Donald Trump decidió romper la armonía latinoamericana, del brazo de su colega brasileño Jair Bolsonaro, quien, al parecer, movió el gusanito en mala hora. Están impulsando la candidatura de Mauricio Claver-Carone, principal asesor de Trump para el hemisferio occidental. Esa no debería de ser una buena carta de presentación.

Trump ha tratado muy mal a Latinoamérica, sobre todo a los migrantes. Ha amenazado brutalmente a México y los países del norte de Centroamérica si no acatan al pie de la letra sus arrebatos. Sus crímenes contra los migrantes latinos –que incluyen separar familias, enjaular niños, desatar un lenguaje de odio racista que ha tenido consecuencias en las ejecuciones extrajudiciales de migrantes, incluyendo alrededor de una decena de guatemaltecos, entre ellos, varios niños, además del enrarecido aire xenófobo que alentó en muchas comunidades estadounidenses- merecen ser llevados a la Corte Penal Internacional.

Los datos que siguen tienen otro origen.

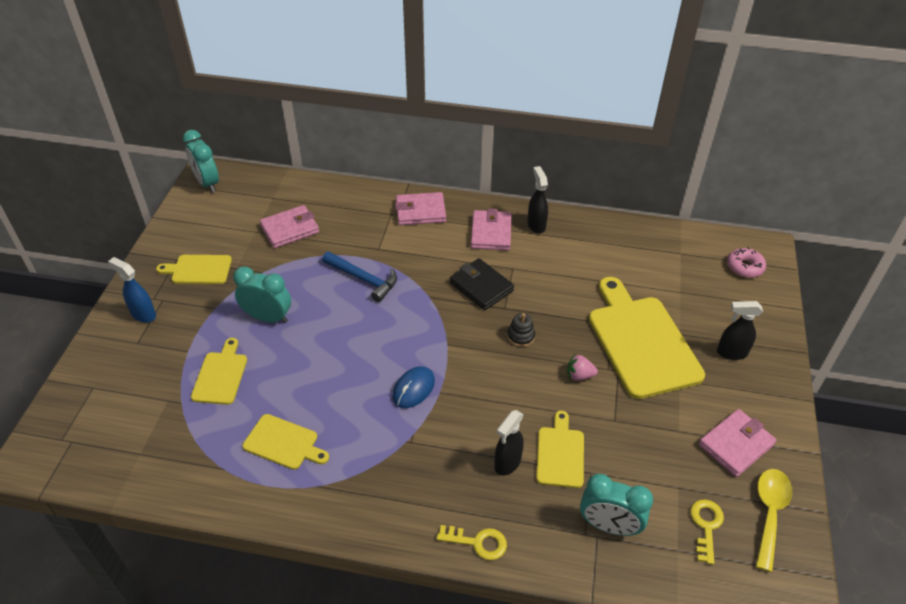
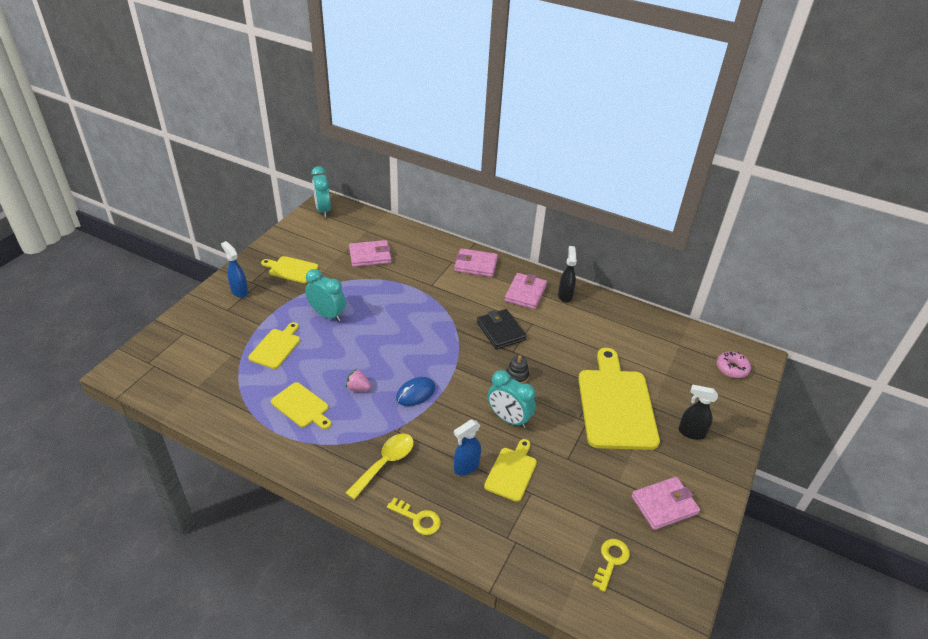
camera: 15 degrees right, 5 degrees down
(363, 279) = (410, 304): blue hammer -> none
(507, 463) = (466, 467): black spray bottle -> blue spray bottle
(579, 375) = (552, 417): pink strawberry -> pink strawberry (358, 388)
(609, 526) = (529, 537): turquoise clock -> turquoise clock (508, 419)
(769, 513) = (671, 566): yellow spoon -> yellow spoon (385, 463)

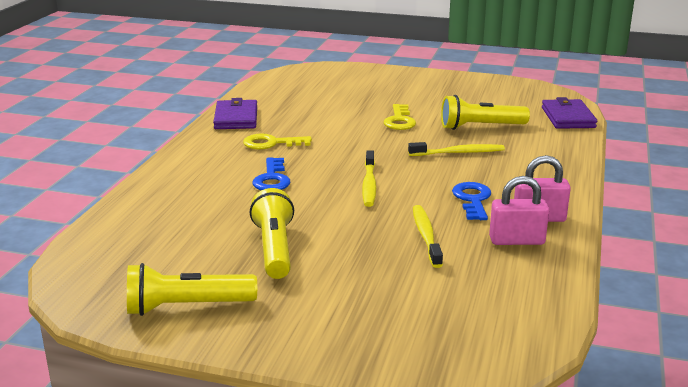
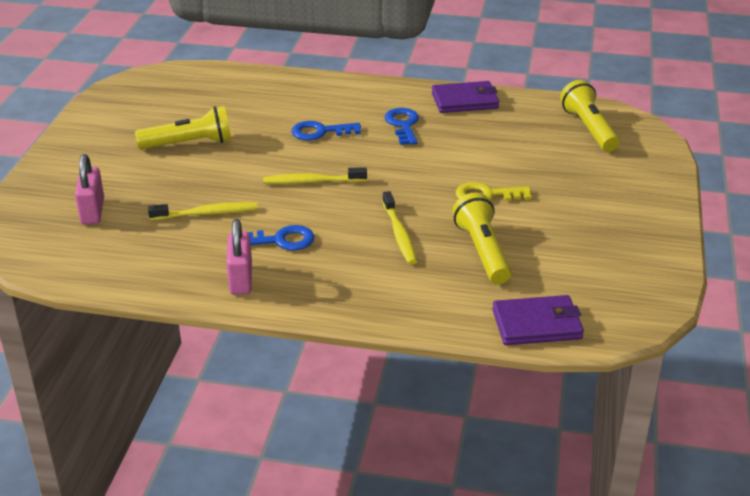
camera: 85 degrees right, 10 degrees up
(187, 307) = (110, 118): yellow flashlight -> yellow flashlight (589, 129)
(271, 143) = (403, 125): yellow key -> blue key
(516, 241) = (194, 263): pink padlock -> pink padlock (92, 211)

Solo gente con la misma edad mental y cinismo que Trump, como Jimmy Morales, Sandra Jovel y Enrique Degenhart, aplaudieron ese maltrato, esa ignominia contra nuestra gente.

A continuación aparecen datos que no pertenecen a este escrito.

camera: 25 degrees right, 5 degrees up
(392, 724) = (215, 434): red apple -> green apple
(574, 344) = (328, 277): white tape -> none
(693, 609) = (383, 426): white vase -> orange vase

Claver-Carone ha sido la cara política de Trump, el caprichudo, en el subcontinente. Entiendo que Bolsonaro –el Trump latino- lo respalde, incluso, Honduras, con un presidente hipotecado (tampoco se librará con este gesto), pero decepcionan Colombia, Uruguay, Ecuador y Paraguay, que ya han hecho público su respaldo al agente de Trump. Es probable que otros países hayan dado su consentimiento en privado y los votos que les falten, para llegar a quince, los obtendrán medio torciendo el brazo a los países débiles.

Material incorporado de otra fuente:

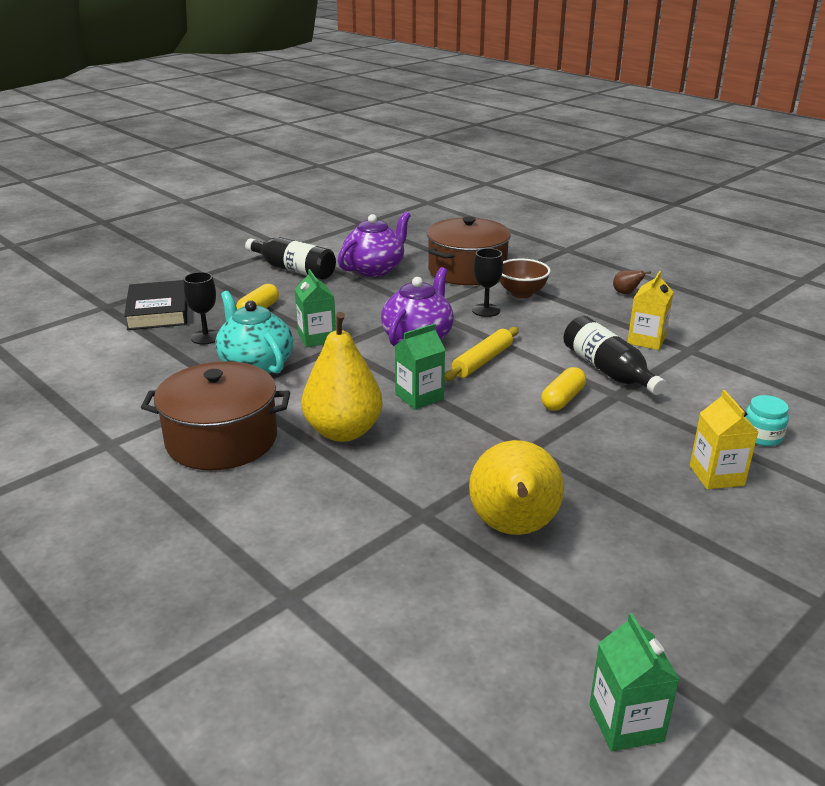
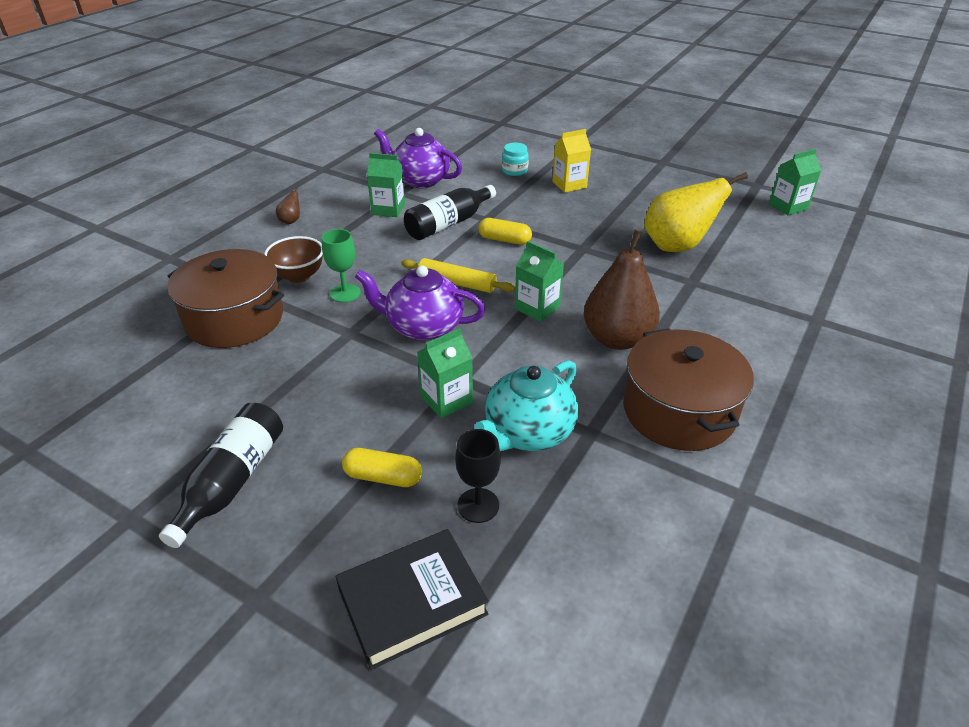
camera: 105 degrees left, 10 degrees up
(343, 431) = (617, 339): yellow pear -> brown pear
(375, 269) = (230, 396): purple teapot -> purple teapot (420, 180)
(486, 310) = (345, 293): black goblet -> green goblet
(646, 340) = (388, 209): yellow carton -> green carton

Por dignidad y mínimo respeto a los migrantes, espero que el gobierno de Guatemala no forme parte de este alineamiento gravoso. Por el boicot que Trump provocó a la lucha contra la corrupción y la impunidad en Guatemala y Honduras, espero que sus sociedades se pronuncien. Costa Rica no solo da lecciones de salud pública, sino de dignidad al presentar a su propia candidata para dirigir el BID, la ex presidenta Laura Chinchilla, a quien el presidente Giammattei debería de respaldar.

Si Trump es reelecto el martes 3 de noviembre, hará del BID su personal herramienta de garrote y zanahoria para cada país del hemisferio. A través del Banco nos meterá en su personal guerra fría contra China. Y si pierde la reelección, Claver-Carone será un presidente incómodo, claro, no para Bolsonaro.